PROVIDED DATA below:
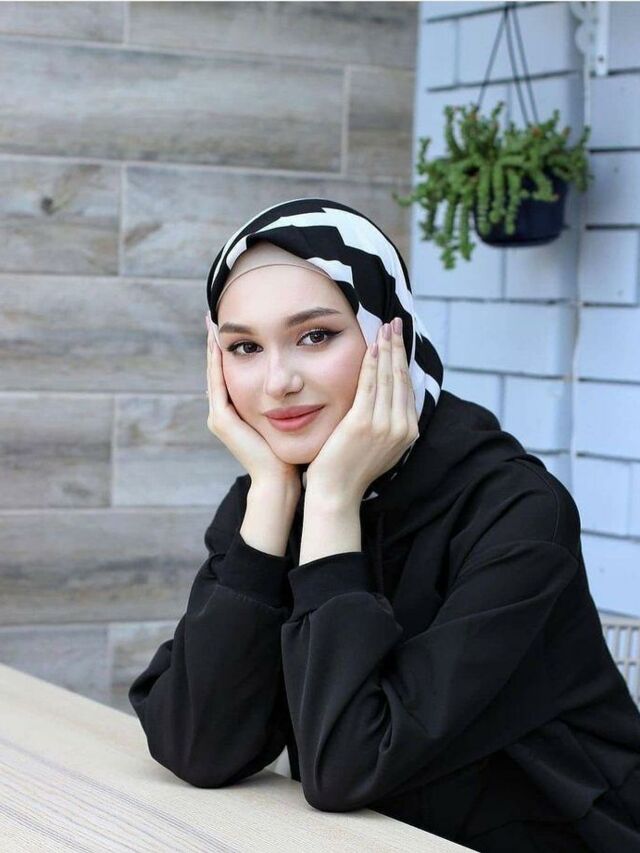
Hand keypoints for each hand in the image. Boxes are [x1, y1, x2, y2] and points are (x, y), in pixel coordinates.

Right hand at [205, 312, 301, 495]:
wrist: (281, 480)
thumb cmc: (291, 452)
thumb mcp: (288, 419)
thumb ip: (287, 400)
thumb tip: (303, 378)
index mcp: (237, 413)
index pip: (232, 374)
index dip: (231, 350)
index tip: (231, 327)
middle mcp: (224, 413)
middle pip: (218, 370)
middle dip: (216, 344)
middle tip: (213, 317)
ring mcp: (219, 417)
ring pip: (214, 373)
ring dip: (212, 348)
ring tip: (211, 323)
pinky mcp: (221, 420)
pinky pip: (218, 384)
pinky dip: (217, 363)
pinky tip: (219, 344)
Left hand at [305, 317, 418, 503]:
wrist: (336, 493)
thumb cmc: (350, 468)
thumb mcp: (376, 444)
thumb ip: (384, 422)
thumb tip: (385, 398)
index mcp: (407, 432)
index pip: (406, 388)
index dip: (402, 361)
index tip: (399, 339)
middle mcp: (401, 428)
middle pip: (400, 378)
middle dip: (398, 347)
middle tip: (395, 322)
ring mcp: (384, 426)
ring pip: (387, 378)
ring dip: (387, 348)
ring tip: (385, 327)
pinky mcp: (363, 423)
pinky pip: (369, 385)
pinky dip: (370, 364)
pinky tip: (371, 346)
End of PROVIDED DATA.
PROVIDED DATA below:
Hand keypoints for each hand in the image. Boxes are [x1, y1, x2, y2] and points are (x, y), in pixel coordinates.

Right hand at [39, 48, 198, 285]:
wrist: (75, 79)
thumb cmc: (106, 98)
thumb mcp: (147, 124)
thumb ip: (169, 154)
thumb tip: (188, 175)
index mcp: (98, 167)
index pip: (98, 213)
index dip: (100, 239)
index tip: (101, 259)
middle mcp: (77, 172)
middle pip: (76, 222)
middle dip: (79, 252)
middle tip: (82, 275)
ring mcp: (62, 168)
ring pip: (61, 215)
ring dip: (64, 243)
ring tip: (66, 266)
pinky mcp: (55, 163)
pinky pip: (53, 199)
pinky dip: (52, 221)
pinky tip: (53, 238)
End of PROVIDED DATA.
WHAT IS EXPECTED | Search the entries for the string "pinky" and copy each line where it occurs.

WRITTEN SOLUTION |
pinky mcp: (221, 420)
pinky pip: (218, 384)
pinky dip: (217, 363)
pinky tip: (219, 344)
pinky mcp: (363, 423)
pinky pip: (369, 385)
pinky dip: (370, 364)
pinky tip: (371, 346)
pinky mcp: (55, 163)
pinky pip: (53, 199)
pinky dip: (52, 221)
pinky tip: (53, 238)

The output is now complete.